Trecho do documento |

O campo de políticas públicas avançou desde sua consolidação na década de 1950. A definição de conceitos cada vez mais específicos e a incorporação de ferramentas da fronteira do conhecimento da econometria respondem por esse avanço. No entanto, um adágio de Liev Tolstói permanece válido: tudo depende do acaso! A econometria considera que a aleatoriedade é uma força de difícil domínio. Portanto, apesar dos avanços em todas as áreas do ciclo de políticas públicas, em especial na avaliação, a percepção popular dos resultados ainda desempenha um papel crítico.
Frequentemente, há um descompasso entre os impactos mensurados e a dificuldade e/ou resistência de parte da população em reconhecer os resultados. Essa resistência já estava devidamente registrada antes da segunda metade da década de 2010, após esse período a desconfiança política e a polarização são fatos que motivam diferentes estudos. Mais do que isso, são características conjunturais que podem potencializar a resistência a determinadas políticas públicas.

Material fornecido |

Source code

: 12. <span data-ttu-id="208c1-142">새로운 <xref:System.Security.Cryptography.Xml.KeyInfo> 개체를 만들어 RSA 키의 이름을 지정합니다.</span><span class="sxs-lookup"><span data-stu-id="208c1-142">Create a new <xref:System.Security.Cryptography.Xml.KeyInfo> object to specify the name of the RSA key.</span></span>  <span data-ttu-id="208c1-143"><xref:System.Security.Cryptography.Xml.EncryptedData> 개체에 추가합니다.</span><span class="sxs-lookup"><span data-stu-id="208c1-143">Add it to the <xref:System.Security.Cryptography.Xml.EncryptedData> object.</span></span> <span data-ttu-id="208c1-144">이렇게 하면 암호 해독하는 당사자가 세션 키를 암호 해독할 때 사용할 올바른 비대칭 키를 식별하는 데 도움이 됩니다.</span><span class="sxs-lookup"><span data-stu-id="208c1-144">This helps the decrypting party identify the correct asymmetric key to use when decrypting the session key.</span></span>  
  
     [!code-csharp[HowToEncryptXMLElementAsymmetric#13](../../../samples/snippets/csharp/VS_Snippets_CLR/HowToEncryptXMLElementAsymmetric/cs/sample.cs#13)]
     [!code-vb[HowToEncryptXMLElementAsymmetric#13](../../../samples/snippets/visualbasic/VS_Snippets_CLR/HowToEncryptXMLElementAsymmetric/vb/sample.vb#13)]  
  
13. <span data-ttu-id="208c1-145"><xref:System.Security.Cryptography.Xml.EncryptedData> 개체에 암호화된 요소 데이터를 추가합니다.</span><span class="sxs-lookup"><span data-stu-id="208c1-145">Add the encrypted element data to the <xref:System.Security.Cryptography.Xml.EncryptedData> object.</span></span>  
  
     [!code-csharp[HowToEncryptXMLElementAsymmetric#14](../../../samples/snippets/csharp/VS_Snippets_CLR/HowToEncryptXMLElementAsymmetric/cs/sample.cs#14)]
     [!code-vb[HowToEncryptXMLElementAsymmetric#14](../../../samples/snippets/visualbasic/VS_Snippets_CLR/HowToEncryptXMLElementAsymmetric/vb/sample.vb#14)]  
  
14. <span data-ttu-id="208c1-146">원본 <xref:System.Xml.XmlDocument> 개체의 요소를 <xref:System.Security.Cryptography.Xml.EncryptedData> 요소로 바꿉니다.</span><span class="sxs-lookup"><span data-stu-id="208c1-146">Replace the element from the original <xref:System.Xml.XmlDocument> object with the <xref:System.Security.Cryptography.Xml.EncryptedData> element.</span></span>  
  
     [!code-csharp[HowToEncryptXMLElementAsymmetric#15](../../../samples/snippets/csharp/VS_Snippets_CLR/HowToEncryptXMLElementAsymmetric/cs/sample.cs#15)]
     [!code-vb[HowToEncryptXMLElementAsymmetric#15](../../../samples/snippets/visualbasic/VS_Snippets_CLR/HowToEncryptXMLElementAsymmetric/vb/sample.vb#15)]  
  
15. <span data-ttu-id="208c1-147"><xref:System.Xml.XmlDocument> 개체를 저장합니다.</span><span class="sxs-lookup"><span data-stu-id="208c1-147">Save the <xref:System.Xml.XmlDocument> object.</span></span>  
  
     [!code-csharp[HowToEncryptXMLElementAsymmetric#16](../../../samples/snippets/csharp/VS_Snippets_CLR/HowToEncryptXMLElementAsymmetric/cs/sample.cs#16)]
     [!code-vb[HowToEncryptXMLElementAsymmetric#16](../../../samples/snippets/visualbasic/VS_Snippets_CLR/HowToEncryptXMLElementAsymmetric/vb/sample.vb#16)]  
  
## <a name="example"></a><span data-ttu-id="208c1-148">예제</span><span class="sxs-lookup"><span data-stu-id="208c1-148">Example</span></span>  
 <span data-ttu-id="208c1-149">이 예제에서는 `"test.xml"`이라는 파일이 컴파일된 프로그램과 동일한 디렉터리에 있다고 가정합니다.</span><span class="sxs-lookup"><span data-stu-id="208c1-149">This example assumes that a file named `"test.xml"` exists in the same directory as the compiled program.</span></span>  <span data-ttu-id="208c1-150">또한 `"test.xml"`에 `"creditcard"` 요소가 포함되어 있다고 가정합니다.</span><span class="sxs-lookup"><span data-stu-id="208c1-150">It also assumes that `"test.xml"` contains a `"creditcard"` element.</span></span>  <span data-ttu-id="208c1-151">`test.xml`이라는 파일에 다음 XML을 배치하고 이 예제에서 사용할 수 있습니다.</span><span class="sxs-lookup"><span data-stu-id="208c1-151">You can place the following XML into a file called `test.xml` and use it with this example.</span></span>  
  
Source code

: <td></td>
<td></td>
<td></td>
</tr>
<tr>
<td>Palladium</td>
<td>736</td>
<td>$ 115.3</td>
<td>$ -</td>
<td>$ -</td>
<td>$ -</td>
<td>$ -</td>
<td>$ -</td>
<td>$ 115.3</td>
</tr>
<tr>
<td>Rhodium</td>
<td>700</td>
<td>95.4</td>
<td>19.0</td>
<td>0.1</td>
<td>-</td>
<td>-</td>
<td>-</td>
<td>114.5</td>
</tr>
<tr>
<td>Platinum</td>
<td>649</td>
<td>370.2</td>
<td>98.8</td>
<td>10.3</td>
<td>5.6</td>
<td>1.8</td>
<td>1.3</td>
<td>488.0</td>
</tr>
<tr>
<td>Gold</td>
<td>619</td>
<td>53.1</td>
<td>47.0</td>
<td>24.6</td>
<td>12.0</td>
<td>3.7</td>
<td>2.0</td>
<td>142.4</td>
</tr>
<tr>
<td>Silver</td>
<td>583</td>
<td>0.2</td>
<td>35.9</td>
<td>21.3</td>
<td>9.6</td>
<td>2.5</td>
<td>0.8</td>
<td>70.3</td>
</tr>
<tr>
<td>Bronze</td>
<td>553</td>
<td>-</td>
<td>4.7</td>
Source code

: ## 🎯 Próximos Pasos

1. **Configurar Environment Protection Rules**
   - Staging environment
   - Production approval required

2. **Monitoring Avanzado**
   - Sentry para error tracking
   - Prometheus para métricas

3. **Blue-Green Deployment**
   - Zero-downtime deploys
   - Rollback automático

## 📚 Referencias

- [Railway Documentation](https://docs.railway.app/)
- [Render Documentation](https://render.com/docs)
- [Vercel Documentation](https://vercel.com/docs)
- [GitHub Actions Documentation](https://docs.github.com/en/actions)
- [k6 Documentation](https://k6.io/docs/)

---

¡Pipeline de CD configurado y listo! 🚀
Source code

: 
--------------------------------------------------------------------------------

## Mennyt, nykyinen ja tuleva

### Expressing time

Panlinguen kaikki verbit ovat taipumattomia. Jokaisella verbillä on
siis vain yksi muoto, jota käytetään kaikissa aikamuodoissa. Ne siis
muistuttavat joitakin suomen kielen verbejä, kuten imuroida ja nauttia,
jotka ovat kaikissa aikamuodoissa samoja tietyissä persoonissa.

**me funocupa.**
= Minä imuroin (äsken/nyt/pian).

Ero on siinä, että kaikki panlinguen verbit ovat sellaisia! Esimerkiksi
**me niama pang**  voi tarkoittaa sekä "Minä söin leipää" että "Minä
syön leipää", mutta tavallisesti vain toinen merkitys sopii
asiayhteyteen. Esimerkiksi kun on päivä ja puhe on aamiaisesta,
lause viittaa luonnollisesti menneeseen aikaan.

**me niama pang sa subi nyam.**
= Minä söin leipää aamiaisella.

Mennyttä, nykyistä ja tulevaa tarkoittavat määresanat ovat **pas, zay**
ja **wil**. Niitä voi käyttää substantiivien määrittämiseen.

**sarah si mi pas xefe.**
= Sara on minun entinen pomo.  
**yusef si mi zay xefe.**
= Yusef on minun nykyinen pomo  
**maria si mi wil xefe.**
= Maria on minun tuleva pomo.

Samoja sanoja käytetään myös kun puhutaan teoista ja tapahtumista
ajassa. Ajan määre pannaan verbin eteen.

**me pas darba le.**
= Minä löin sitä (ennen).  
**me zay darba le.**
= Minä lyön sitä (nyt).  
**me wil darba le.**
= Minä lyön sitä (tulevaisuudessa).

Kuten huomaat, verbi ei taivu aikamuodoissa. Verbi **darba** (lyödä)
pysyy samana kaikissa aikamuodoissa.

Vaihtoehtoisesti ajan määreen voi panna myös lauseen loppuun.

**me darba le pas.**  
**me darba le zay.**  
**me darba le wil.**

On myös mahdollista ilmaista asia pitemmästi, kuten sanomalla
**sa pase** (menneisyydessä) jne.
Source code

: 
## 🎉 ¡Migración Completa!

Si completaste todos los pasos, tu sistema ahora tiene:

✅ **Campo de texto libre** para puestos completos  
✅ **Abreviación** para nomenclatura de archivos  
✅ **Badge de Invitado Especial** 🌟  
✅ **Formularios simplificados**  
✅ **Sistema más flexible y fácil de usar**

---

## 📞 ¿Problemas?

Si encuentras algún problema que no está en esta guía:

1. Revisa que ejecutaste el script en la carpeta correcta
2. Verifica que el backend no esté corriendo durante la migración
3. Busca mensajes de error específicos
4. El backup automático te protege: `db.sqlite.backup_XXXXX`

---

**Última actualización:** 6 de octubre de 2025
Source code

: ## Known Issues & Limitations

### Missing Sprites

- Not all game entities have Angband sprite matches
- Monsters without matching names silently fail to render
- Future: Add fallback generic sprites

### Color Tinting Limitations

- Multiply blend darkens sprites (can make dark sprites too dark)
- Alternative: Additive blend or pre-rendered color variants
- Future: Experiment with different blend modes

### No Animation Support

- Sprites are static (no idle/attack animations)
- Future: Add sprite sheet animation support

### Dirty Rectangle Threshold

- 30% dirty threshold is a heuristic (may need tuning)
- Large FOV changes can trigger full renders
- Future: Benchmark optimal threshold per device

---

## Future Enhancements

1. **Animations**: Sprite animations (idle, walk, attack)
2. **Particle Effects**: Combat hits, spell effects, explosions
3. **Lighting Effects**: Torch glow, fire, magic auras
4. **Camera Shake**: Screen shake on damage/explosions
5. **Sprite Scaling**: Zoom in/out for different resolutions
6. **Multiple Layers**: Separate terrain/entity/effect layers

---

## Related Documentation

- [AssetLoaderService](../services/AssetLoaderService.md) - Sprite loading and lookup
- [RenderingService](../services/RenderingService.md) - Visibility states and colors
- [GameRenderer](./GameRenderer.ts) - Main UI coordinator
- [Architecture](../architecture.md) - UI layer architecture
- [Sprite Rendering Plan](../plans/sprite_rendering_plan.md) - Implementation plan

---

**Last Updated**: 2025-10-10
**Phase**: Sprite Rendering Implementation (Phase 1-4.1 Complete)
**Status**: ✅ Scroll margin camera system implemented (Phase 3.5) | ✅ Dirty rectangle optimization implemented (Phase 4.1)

Ordem de trabalho 1 |
Indique se cada afirmação concorda com o trecho sobre políticas públicas. Responda sim ou não e cite literalmente as palavras do trecho que decidem a resposta. (a) O campo de políticas públicas se consolidou na década de 1950. (b) A econometria trata a aleatoriedade como uma força fácil de dominar. (c) A resistência de parte da população só passou a ser registrada depois da segunda metade da década de 2010.
Ordem de trabalho 2 |
Copie sem alterações a parte do trecho sobre políticas públicas que vai de "Frequentemente, há um" a "determinadas políticas públicas.".

Resposta escrita 1 |
(a) Sim: "O campo de políticas públicas avançou desde sua consolidação na década de 1950."
(b) Não: "A econometria considera que a aleatoriedade é uma força de difícil domínio."
(c) Não: "Essa resistência já estava devidamente registrada antes da segunda metade da década de 2010"

Resposta escrita 2 |
Frequentemente, há um descompasso entre os impactos mensurados e a dificuldade e/ou resistência de parte da população em reconhecer os resultados. Essa resistência já estava devidamente registrada antes da segunda metade da década de 2010, após esse período a desconfiança política e a polarização são fatos que motivam diferentes estudos. Mais do que isso, são características conjunturais que podem potencializar a resistência a determinadas políticas públicas.